Jole Galli

Personal information
- Born: 26 July 1995 (age 30) Samedan, Switzerland

Sport
- Sport: Freestyle skiing
- Event: Ski cross

Medal record
Women's freestyle skiing
Representing Italy
World Championships
| Bronze medal – third place | 2023 Bakuriani | Mixed team ski cross |
| Bronze medal – third place | 2025 Engadin | Mixed team ski cross |

= Jole Galli =

Italian freestyle skier (born 1995)

Jole Galli (born 26 July 1995) is an Italian freestyle skier specializing in ski cross. She represented Italy at the 2022 and 2026 Winter Olympics.

==Career==
Galli represented Italy at the 2022 Winter Olympics in the ski cross event, and was eliminated in the quarterfinals.

During the 2022–23 FIS Freestyle Ski World Cup, she earned her first career World Cup podium on 17 February 2023, finishing in third place in the ski cross event.
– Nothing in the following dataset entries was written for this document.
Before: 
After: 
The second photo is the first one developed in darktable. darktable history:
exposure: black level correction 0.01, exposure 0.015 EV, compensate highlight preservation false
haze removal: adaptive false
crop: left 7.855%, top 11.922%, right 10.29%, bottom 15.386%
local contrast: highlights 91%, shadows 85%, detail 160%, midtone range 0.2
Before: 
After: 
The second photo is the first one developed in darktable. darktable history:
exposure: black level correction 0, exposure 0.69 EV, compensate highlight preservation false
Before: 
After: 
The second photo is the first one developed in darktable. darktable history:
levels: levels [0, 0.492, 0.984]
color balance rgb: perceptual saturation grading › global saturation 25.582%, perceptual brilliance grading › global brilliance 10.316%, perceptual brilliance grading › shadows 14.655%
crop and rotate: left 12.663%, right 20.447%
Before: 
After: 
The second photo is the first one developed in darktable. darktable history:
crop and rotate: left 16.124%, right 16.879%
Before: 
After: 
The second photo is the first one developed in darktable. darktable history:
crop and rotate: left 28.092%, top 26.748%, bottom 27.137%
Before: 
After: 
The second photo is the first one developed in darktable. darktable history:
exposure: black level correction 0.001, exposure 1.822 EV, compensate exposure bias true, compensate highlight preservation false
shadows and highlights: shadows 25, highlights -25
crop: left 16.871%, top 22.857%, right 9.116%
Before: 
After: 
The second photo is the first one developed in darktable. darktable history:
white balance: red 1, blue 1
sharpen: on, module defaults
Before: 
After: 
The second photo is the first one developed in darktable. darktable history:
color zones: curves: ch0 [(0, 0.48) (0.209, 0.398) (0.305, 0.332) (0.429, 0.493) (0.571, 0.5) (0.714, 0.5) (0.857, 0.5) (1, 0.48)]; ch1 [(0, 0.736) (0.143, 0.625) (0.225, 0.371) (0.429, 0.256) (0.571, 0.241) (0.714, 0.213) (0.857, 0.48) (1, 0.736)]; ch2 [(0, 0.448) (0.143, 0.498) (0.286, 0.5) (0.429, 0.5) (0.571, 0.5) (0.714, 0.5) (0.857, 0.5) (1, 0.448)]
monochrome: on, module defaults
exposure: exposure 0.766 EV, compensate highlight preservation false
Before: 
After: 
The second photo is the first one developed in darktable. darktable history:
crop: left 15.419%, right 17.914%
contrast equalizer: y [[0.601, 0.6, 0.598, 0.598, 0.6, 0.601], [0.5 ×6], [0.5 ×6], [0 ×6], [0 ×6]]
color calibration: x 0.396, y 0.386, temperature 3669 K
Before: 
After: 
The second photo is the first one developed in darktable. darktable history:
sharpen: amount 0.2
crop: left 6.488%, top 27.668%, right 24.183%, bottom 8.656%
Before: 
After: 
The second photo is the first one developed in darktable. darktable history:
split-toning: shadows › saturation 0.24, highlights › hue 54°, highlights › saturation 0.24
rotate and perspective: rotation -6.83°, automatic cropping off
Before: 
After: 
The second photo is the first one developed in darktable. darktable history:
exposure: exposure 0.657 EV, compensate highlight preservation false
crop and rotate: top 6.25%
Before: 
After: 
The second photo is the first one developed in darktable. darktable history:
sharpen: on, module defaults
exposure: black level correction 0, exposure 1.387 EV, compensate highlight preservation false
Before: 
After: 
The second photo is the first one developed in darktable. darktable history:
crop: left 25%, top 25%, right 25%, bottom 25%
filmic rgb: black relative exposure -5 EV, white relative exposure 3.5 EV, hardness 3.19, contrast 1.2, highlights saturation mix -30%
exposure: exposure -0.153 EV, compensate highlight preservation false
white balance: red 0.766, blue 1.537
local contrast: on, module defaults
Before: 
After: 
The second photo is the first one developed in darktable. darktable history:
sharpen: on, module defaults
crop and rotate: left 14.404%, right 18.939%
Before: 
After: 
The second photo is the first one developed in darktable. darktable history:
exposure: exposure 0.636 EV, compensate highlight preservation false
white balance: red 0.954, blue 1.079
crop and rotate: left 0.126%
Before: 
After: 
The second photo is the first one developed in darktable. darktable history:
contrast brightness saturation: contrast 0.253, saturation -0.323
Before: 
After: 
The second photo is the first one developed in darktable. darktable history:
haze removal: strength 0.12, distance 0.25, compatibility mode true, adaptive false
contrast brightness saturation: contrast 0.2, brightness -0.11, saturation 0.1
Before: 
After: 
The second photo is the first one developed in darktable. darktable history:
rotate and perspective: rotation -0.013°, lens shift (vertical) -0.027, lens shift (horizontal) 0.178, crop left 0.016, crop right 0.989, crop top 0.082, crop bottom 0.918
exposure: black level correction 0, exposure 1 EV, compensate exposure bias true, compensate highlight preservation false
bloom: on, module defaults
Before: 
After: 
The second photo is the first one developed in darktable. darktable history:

She became the first Italian woman to podium in the event. She then represented Italy at the 2023 FIS Freestyle Ski World Championships and won a bronze medal in the mixed team ski cross event, along with Federico Tomasoni.

During the 2024–25 FIS Freestyle Ski World Cup she earned her first career World Cup victory on 9 February 2025 in ski cross. She became the first Italian woman to win the ski cross event. On 1 March 2025, she earned her second career World Cup victory. She finished the season ranked fourth in the ski cross World Cup standings. She again represented Italy at the 2025 FIS Freestyle Ski World Championships and won a bronze medal in the mixed team ski cross event, along with Yanick Gunsch.

On 30 January 2026, she earned her third World Cup victory, and first of the 2025–26 FIS Freestyle Ski World Cup season.